Jake Winter

Personal information
- Full name: Jake Liam Winter
- Born: 2 June 1997 (age 29)
- Batting: Right-handed
- Bowling: Right-arm offbreak
- Role: Opening batsman

Domestic team information
- 2017: South Australia
- Only First-class: 8 December 2016 Cricket Australia XI v Pakistanis

Career statistics
| Competition | FC | LA |
| Matches | 1 | 2 |
| Runs scored | 39 | 44 |
| Batting average | 19.50 | 22.00 |
| 100s/50s | 0/0 | 0/0 |
| Top score | 39 | 24 |
| Catches/stumpings | 2/- | 0/- |
- Source: Cricinfo, 15 February 2024

= Jake Winter =

Australian cricketer

Jake Winter (born 2 June 1997) is an Australian cricketer. He made his first-class debut for Cricket Australia XI during Pakistan's tour of Australia on 8 December 2016.

==Youth career==
Winter started his career playing grade cricket for Glenelg, playing regularly at B-grade level by the 2013–14 season when he was sixteen years old. In January 2014 he represented South Australia in the national under-17 cricket championships and was named the player of the tournament, scoring a tournament-high 389 runs with a batting average of 77.80. In the 2014–15 season he made his A-grade debut for Glenelg, but he suffered a fractured hip and torn hip flexor during the game. He returned to cricket two months later through B-grade before he was called up to play for South Australia in the under-19 national championships in January 2015 as one of the state's two co-captains. He performed well in the tournament and went on to play for Australia's national youth team. He played three Youth One Day Internationals for Australia, all against Sri Lanka.

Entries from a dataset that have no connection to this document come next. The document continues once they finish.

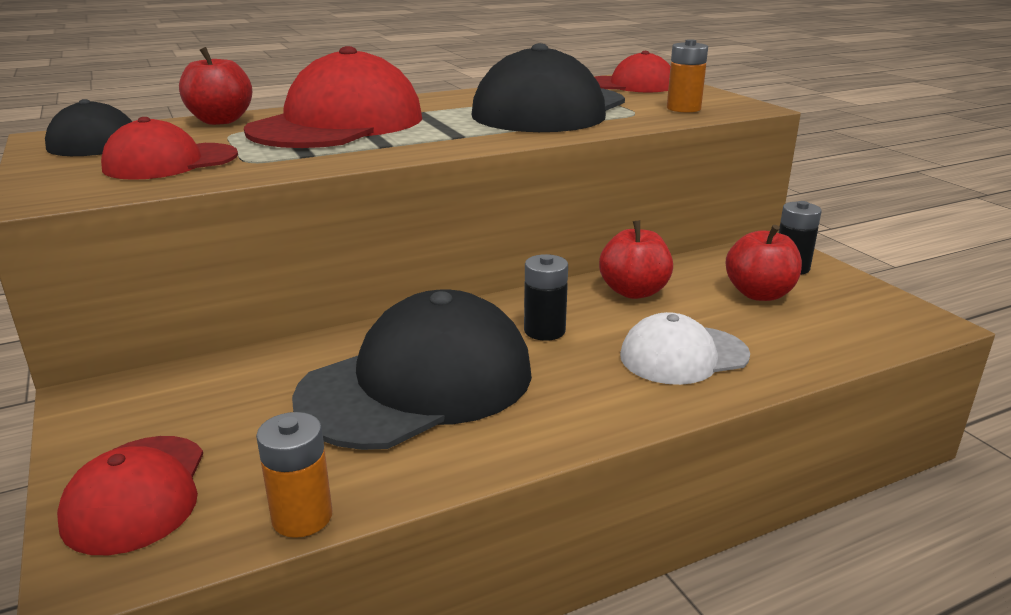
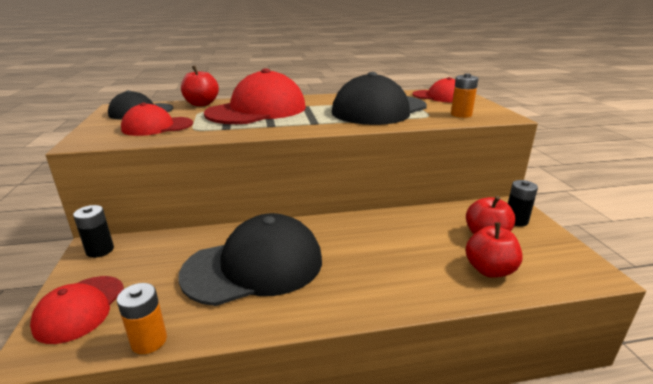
camera: 15 degrees right, 0 degrees up
black battery [524,254,568,341] -> black battery moved to [73,205,114,258]
red apple [599,220,673,299] -> red apple moved to [465,222,523,278]
white cap [620,312,750,385] -> none

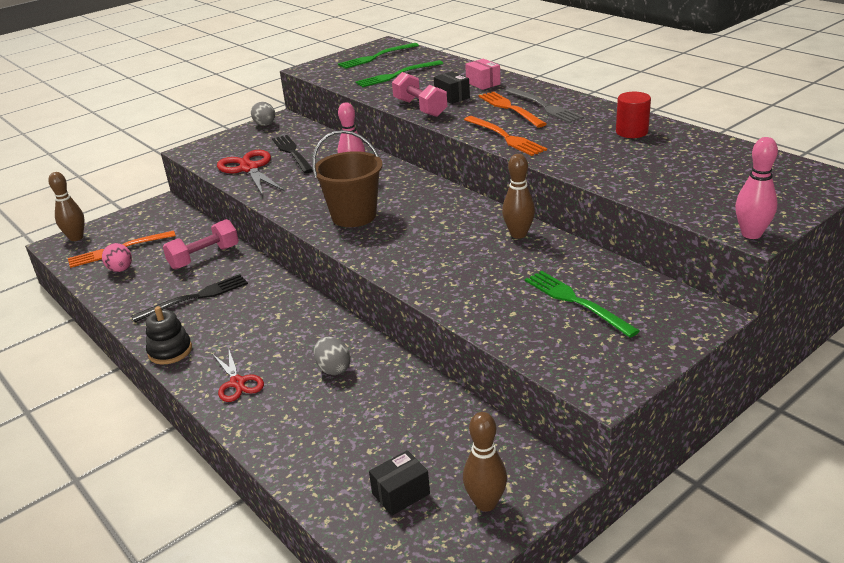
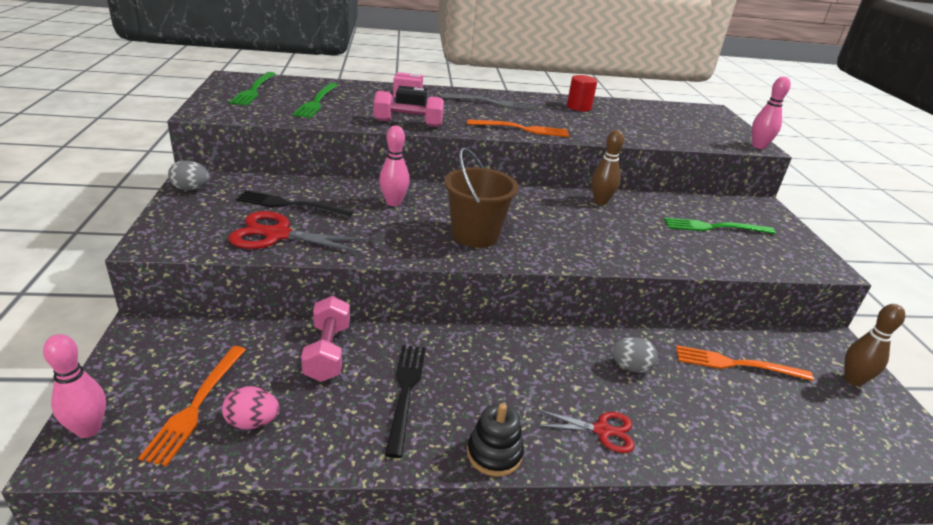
camera: 60 degrees left, 0 degrees up
brown bowling pin [48,172,85,241] -> pink bowling pin [43,334,106,438]
black box [369,450,430,516] -> none
orange fork [479,91,546,128] -> orange fork moved to [676,345,814,381]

==Rise to domestic cricket==
After scoring 276 runs at an average of 55.20 in the Redbacks League, Winter scored a century in the first round of the grade cricket season in 2016–17 and became the first person nominated to win the premier grade's rising star award, the Jason Gillespie Medal. He then made his debut for South Australia in the Futures League, scoring 144 runs against the ACT Comets, resulting in his inclusion in a South Australia XI against the touring South Africa national cricket team. Against an international standard attack he teamed up with Tim Ludeman for a 159-run fourth-wicket partnership, scoring 63 runs himself. He continued his strong start to the season with another grade cricket century

Winter was selected for another tour match, this time for a Cricket Australia XI against the touring Pakistan national cricket team. On a slow wicket he top-scored for the Cricket Australia XI, leading a game-high partnership of 57 runs with Matthew Short. At the end of the season his form was rewarded with both the Jason Gillespie Medal as South Australia's grade cricket Rising Star and a rookie contract with South Australia for the 2017–18 season.